• [指示]
提示文の「次にデザイン原則をもとに具体的にデザインのルールを作っていきます。その内容は」から「貫したデザインのルールを作っていきます。」までの部分を、両端の語句も含めて一字も変えずに書き写して返しなさい。

デザインシステムを作るには、主に3つの流れがあります。

  1. デザイン原則を決める
  2. スタイルガイドを作る
  3. コンポーネントライブラリを作る

デザイン原則を決める

まずはブランドアイデンティティやコンテンツの表現の方針を定めるところから始まります。トンマナなどもここで明文化することで、ブランドをどのように人に届けるか、その後のデザインシステムの方針の根幹部分を決定していきます。

このデザインシステムの「原則」を決定する作業を疎かにすると、デザインシステムに一貫性が生まれなくなるので慎重に決定していかないといけません。

スタイルガイドを作る

PayPayアプリスタイルガイド
参照:PayPayアプリのスタイルガイド

次にデザイン原則をもとに具体的にデザインのルールを作っていきます。その内容は

  • タイポグラフィ(テキストのルール)
  • アイコン
  • 余白

などです。スタイルガイドはそのプロジェクトに関わるデザイナーの共通言語となります。また、スタイルガイドでいよいよブランドをクリエイティブに落とし込む前の準備段階に入っていくのでデザイン原則を忠実に守り、ブランドと一貫したデザインのルールを作っていきます。

コンポーネントライブラリを作る

PayPayアプリコンポーネントライブラリ
参照:PayPayアプリのコンポーネントライブラリ

コンポーネントライブラリとは、UIパーツを集めたものを指します。より具体的に言うと、ボタンやナビゲーション、フォームなどを集めたものです。

• [提供データ]
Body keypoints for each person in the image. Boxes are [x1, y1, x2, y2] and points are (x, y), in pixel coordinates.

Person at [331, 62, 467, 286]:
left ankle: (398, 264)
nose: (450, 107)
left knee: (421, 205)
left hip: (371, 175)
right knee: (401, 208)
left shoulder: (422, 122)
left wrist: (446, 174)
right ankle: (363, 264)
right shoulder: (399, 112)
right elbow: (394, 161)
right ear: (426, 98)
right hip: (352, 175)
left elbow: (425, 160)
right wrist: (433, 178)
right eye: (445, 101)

• [解答]
次にデザイン原則をもとに具体的にデザインのルールを作っていきます。その内容は

  • タイポグラフィ(テキストのルール)
  • アイコン
  • 余白

などです。スタイルガイドはそのプロジェクトに関わるデザイナーの共通言語となります。また、スタイルガイドでいよいよブランドをクリエイティブに落とし込む前の準備段階に入っていくのでデザイン原則を忠実に守り、ブランドと一貫したデザインのルールを作っていきます。